SIOUX FALLS, S.D. – An Air Force commander said he’s thankful that four crew members were able to safely eject before a B-1B bomber crashed in southeastern Montana.
The airplane crashed Monday in a remote area near Broadus, Mont. It was based at South Dakota’s Ellsworth Air Force Base, one of only two bases in the U.S. that have B-1B crews.
Col. Kevin Kennedy said two 28th Bomb Wing pilots and two weapons system officers were taken by ambulance and air to South Dakota hospitals in Rapid City and Spearfish. He said their injuries are not life-threatening.
No details were released about what caused the crash, which occurred about 170 miles southeast of Billings.
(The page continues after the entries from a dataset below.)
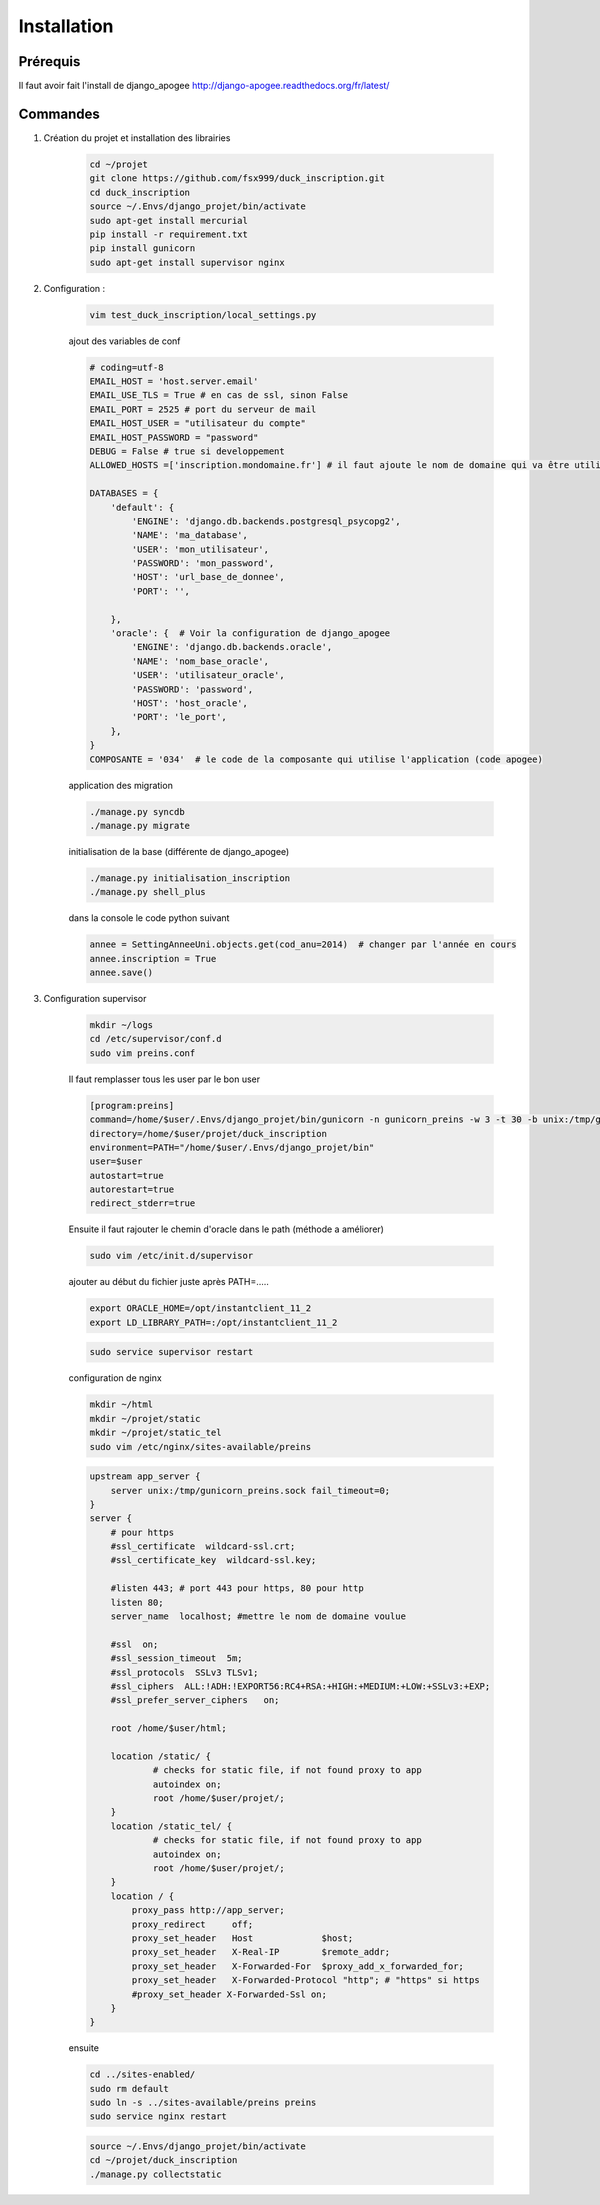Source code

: ============
Installation
============


Prérequis
---------

Il faut avoir fait l'install de django_apogee http://django-apogee.readthedocs.org/fr/latest/

Commandes
---------

#) Création du projet et installation des librairies

    .. code-block:: bash

        cd ~/projet
        git clone https://github.com/fsx999/duck_inscription.git
        cd duck_inscription
        source ~/.Envs/django_projet/bin/activate
        sudo apt-get install mercurial
        pip install -r requirement.txt
        pip install gunicorn
        sudo apt-get install supervisor nginx


#) Configuration :

    .. code-block:: bash

        vim test_duck_inscription/local_settings.py


    ajout des variables de conf

    .. code-block:: python

        # coding=utf-8
        EMAIL_HOST = 'host.server.email'
        EMAIL_USE_TLS = True # en cas de ssl, sinon False
        EMAIL_PORT = 2525 # port du serveur de mail
        EMAIL_HOST_USER = "utilisateur du compte"
        EMAIL_HOST_PASSWORD = "password"
        DEBUG = False # true si developpement
        ALLOWED_HOSTS =['inscription.mondomaine.fr'] # il faut ajoute le nom de domaine qui va être utiliser pour le site

        DATABASES = {
            'default': {
                'ENGINE': 'django.db.backends.postgresql_psycopg2',
                'NAME': 'ma_database',
                'USER': 'mon_utilisateur',
                'PASSWORD': 'mon_password',
                'HOST': 'url_base_de_donnee',
                'PORT': '',

            },
            'oracle': {  # Voir la configuration de django_apogee
                'ENGINE': 'django.db.backends.oracle',
                'NAME': 'nom_base_oracle',
                'USER': 'utilisateur_oracle',
                'PASSWORD': 'password',
                'HOST': 'host_oracle',
                'PORT': 'le_port',
            },
        }
        COMPOSANTE = '034'  # le code de la composante qui utilise l'application (code apogee)

    application des migration

    .. code-block:: bash

        ./manage.py syncdb
        ./manage.py migrate

    initialisation de la base (différente de django_apogee)

    .. code-block:: bash

        ./manage.py initialisation_inscription
        ./manage.py shell_plus

    dans la console le code python suivant

    .. code-block:: python

         annee = SettingAnneeUni.objects.get(cod_anu=2014)  # changer par l'année en cours
         annee.inscription = True
         annee.save()


#) Configuration supervisor


    .. code-block:: bash

        mkdir ~/logs
        cd /etc/supervisor/conf.d
        sudo vim preins.conf


    Il faut remplasser tous les user par le bon user

    .. code-block:: bash

        [program:preins]
        command=/home/$user/.Envs/django_projet/bin/gunicorn -n gunicorn_preins -w 3 -t 30 -b unix:/tmp/gunicorn_preins.sock -p /tmp/gunicorn_preins.pid --log-level debug --error-logfile /home/$user/logs/error_gunicorn_preins.log --settings test_duck_inscription.settings test_duck_inscription.wsgi:application
        directory=/home/$user/projet/duck_inscription
        environment=PATH="/home/$user/.Envs/django_projet/bin"
        user=$user
        autostart=true
        autorestart=true
        redirect_stderr=true


    Ensuite il faut rajouter le chemin d'oracle dans le path (méthode a améliorer)

    .. code-block:: bash

        sudo vim /etc/init.d/supervisor

    ajouter au début du fichier juste après PATH=.....

    .. code-block:: bash

        export ORACLE_HOME=/opt/instantclient_11_2
        export LD_LIBRARY_PATH=:/opt/instantclient_11_2

    .. code-block:: bash

        sudo service supervisor restart

    configuration de nginx

    .. code-block:: bash

        mkdir ~/html
        mkdir ~/projet/static
        mkdir ~/projet/static_tel
        sudo vim /etc/nginx/sites-available/preins

    .. code-block:: bash

        upstream app_server {
            server unix:/tmp/gunicorn_preins.sock fail_timeout=0;
        }
        server {
            # pour https
            #ssl_certificate  wildcard-ssl.crt;
            #ssl_certificate_key  wildcard-ssl.key;

            #listen 443; # port 443 pour https, 80 pour http
            listen 80;
            server_name  localhost; #mettre le nom de domaine voulue

            #ssl  on;
            #ssl_session_timeout  5m;
            #ssl_protocols  SSLv3 TLSv1;
            #ssl_ciphers  ALL:!ADH:!EXPORT56:RC4+RSA:+HIGH:+MEDIUM:+LOW:+SSLv3:+EXP;
            #ssl_prefer_server_ciphers   on;

            root /home/$user/html;

            location /static/ {
                    # checks for static file, if not found proxy to app
                    autoindex on;
                    root /home/$user/projet/;
            }
            location /static_tel/ {
                    # checks for static file, if not found proxy to app
                    autoindex on;
                    root /home/$user/projet/;
            }
            location / {
                proxy_pass http://app_server;
                proxy_redirect     off;
                proxy_set_header   Host             $host;
                proxy_set_header   X-Real-IP        $remote_addr;
                proxy_set_header   X-Forwarded-For  $proxy_add_x_forwarded_for;
                proxy_set_header   X-Forwarded-Protocol "http"; # "https" si https
                #proxy_set_header X-Forwarded-Ssl on;
            }
        }


    ensuite

    .. code-block:: bash

        cd ../sites-enabled/
        sudo rm default
        sudo ln -s ../sites-available/preins preins
        sudo service nginx restart

    .. code-block:: bash

        source ~/.Envs/django_projet/bin/activate
        cd ~/projet/duck_inscription
        ./manage.py collectstatic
Abductor’s policy pays victim’s family
SAN DIEGO – A spokesman for the family of a California man who abducted a 16-year-old girl and killed her mother and young brother says a member of the family is the beneficiary of his life insurance.
Andrew Spanswick said Monday that James Lee DiMaggio left $112,000 to Hannah Anderson’s paternal grandmother. Spanswick said he doesn’t know why but believes it is for Hannah’s benefit.
Spanswick said DiMaggio, who was killed in a shootout with FBI agents, named Bernice Anderson as his beneficiary in 2011 instead of his sister.
DiMaggio died Aug. 10 in the Idaho wilderness. Hannah was rescued.
Courts cut federal public defender pay
WASHINGTON – The federal courts say that private lawyers paid to act as federal public defenders will have their salaries slashed as part of an attempt to survive government cost-cutting measures.
The Judicial Conference of the United States announced Monday that it would reduce by $15 an hour the pay of “panel attorneys.” The yearlong cuts start in September.
More than 10,000 lawyers serve as panel attorneys, representing defendants financially unable to retain counsel in federal criminal proceedings.
The pay for panel attorneys will drop from $125 per hour in non-capital cases to $110. Pay will drop from a maximum of $179 per hour for capital cases to $164.
Mechanical error caused limo deaths
REDWOOD CITY, Calif. – A mechanical problem is to blame for igniting a limousine fire that killed five nurses who were trapped in the back, the California Highway Patrol said Monday.
CHP Capt. Mike Maskarich said the blaze broke out on the San Mateo-Hayward Bridge on May 4 because of a catastrophic failure of the rear suspension system. The air suspension failure allowed the spinning driveshaft to contact the floor pan, causing friction that ignited carpets and set the vehicle on fire, authorities said.
Authorities said no charges will be filed. The Public Utilities Commission is fining the limo operator $1,500 for having more passengers than allowed.